This project was centered around the design and verification of a 64-tap Finite Impulse Response (FIR) filter core for real-time digital signal processing.
The filter was required to correctly compute the FIR convolution using 16-bit fixed-point arithmetic, support preloaded coefficients, and operate across asynchronous clock domains while maintaining one valid output per input sample at a 10 kHz sampling rate.







The entire FIR filter design was written in Verilog and implemented using a resource-shared architecture built around a folded multiply-accumulate (MAC) unit, allowing a single multiplier and adder to process all 64 taps over multiple cycles. Input samples were transferred across asynchronous clock domains using an asynchronous FIFO, while a shift-register chain stored delayed samples for the convolution computation. Coefficients were stored in dedicated memory and accessed sequentially under the control of a finite state machine (FSM) that coordinated coefficient reads, MAC operations, and output timing.

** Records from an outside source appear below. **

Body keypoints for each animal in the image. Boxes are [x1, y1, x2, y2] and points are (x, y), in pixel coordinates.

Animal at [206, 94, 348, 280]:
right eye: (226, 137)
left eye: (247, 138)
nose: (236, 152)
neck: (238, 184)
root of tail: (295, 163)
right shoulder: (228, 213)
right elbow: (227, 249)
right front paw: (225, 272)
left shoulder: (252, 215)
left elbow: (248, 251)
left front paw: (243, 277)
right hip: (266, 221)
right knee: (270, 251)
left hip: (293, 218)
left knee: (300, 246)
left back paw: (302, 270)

After functional verification, the design was fully synthesized to a gate-level netlist using Synopsys Design Compiler. Static Timing Analysis (STA) was then performed using Synopsys PrimeTime to identify the critical path, verify timing closure, and determine the maximum operating frequency. Post-synthesis simulations were run on the gate-level netlist to confirm that the synthesized hardware matched the verified RTL behavior. Power and area were analyzed using PrimeTime for power estimation and Synopsys Design Compiler synthesis reports for area characterization.
To validate numerical correctness, a MATLAB reference model of the FIR filter was used alongside the RTL design. Identical randomized input samples and coefficient sets were applied to both the MATLAB model and the Verilog testbench, and the resulting output sequences were captured for direct comparison. The normalized root mean square error (NRMSE) was computed between the hardware output and the MATLAB reference to quantify numerical accuracy across the full dataset.


The FIR core achieved a throughput of 10 kS/s, matching the input sampling rate, with a maximum clock frequency of 25.27 MHz, providing substantial timing margin. Power analysis showed an energy efficiency of 38,300 pJ/sample, with total power dominated by internal switching activity rather than leakage. The synthesized design occupied 0.132 mm², with area primarily attributed to coefficient storage and sequential logic.
Accuracy verification against the MATLAB reference model demonstrated 0.00% worst-case and average NRMSE, confirming that the hardware implementation exactly matched the ideal FIR filter behavior.